Task: Go through the entries below and copy each line that holds the word "depth".

Collected data:
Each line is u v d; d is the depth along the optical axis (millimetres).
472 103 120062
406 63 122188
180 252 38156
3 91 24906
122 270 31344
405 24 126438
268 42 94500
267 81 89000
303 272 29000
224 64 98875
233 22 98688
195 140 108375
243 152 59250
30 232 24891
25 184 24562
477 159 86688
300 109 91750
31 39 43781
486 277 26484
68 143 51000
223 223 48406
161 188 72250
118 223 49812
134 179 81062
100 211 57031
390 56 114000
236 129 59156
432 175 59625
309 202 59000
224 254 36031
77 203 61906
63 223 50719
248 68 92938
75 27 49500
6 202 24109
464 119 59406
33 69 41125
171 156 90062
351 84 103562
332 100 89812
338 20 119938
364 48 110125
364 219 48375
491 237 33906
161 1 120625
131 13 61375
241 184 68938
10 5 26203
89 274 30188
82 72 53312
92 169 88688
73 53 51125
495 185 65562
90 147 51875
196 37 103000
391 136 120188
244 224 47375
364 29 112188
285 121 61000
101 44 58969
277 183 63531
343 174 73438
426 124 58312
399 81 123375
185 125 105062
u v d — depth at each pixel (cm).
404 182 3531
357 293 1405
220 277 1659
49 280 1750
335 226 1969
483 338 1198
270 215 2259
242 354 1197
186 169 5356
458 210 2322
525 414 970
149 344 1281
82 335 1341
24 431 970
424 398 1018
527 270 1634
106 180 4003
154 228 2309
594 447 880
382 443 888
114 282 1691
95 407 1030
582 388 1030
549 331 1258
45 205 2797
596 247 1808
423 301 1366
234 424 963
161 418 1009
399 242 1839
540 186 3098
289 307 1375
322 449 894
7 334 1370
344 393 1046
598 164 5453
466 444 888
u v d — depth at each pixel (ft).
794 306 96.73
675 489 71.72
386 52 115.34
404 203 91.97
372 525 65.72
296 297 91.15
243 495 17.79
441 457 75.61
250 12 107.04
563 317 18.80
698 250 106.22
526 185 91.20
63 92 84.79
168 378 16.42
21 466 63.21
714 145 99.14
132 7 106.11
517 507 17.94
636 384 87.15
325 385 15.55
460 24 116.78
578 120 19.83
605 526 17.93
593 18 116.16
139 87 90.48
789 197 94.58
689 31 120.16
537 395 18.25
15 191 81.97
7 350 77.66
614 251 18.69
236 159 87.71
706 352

Written response:
Each line is u v d; d is the depth along the optical axis (millimetres).
u v d — depth at each pixel (cm).
u v d — depth at each pixel (ft).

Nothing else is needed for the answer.